2. Cook bacon in a small nonstick skillet over medium-high heat until crisp. Remove bacon from pan, reserving 1 teaspoon drippings in pan; set bacon aside. Add chopped shallots to drippings in pan; sauté 1 minute. Remove pan from heat; stir in cider mixture, cider vinegar, and black pepper.
3. Crumble reserved bacon. Combine bacon, Granny Smith apple, and spinach in a large bowl.
4. Combine 1/4 teaspoon salt, curry powder, and red pepper in a small bowl. Sprinkle salt mixture evenly over both sides of scallops. Heat oil in a large nonstick skillet over medium-high heat.
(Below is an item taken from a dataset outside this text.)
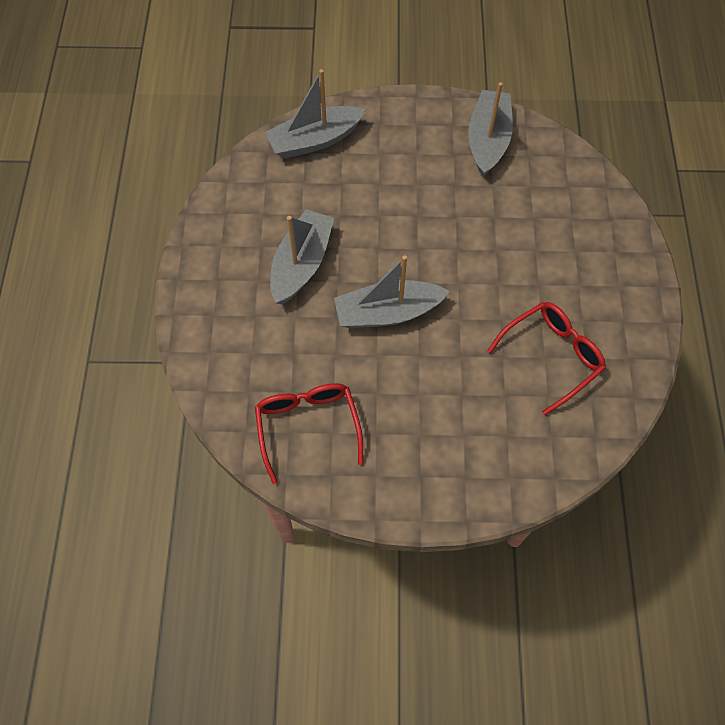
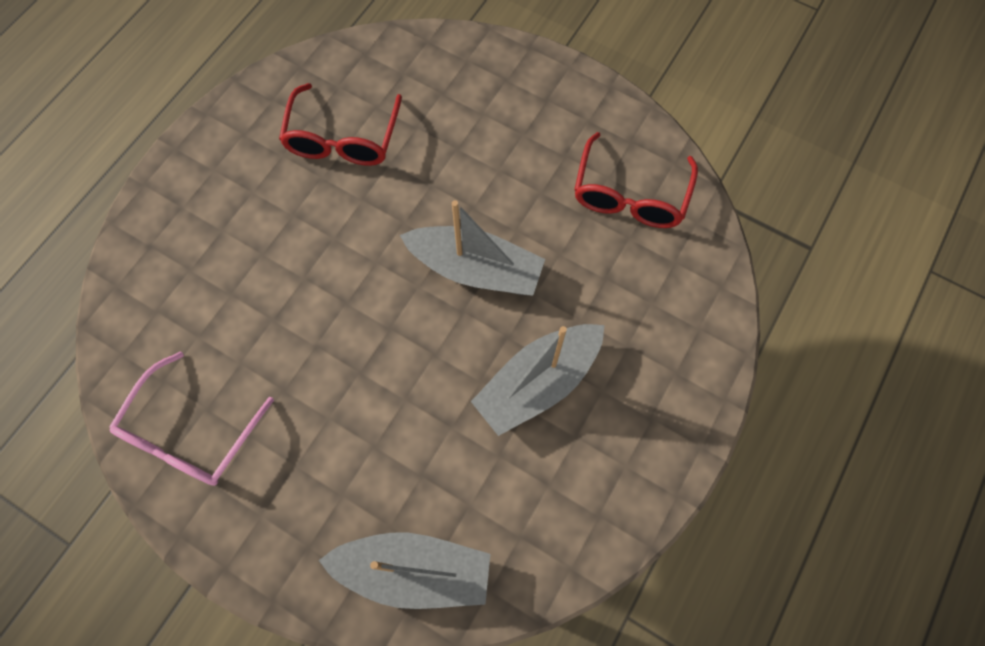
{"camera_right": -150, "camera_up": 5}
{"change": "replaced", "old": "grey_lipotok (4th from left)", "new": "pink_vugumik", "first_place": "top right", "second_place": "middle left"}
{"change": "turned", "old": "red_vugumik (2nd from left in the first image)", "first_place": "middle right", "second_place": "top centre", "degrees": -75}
Add scallops to pan; cook 3 minutes on each side or until done.
5. Drizzle cider mixture over spinach mixture; toss gently to coat. Place about 2 1/2 cups salad mixture on each of 4 plates; top each serving with 5 scallops.
I think this is a sure sign that I need to try scallops. I keep mentioning to Nick that I would like to try them sometime, and I keep running across recipes! This looks great!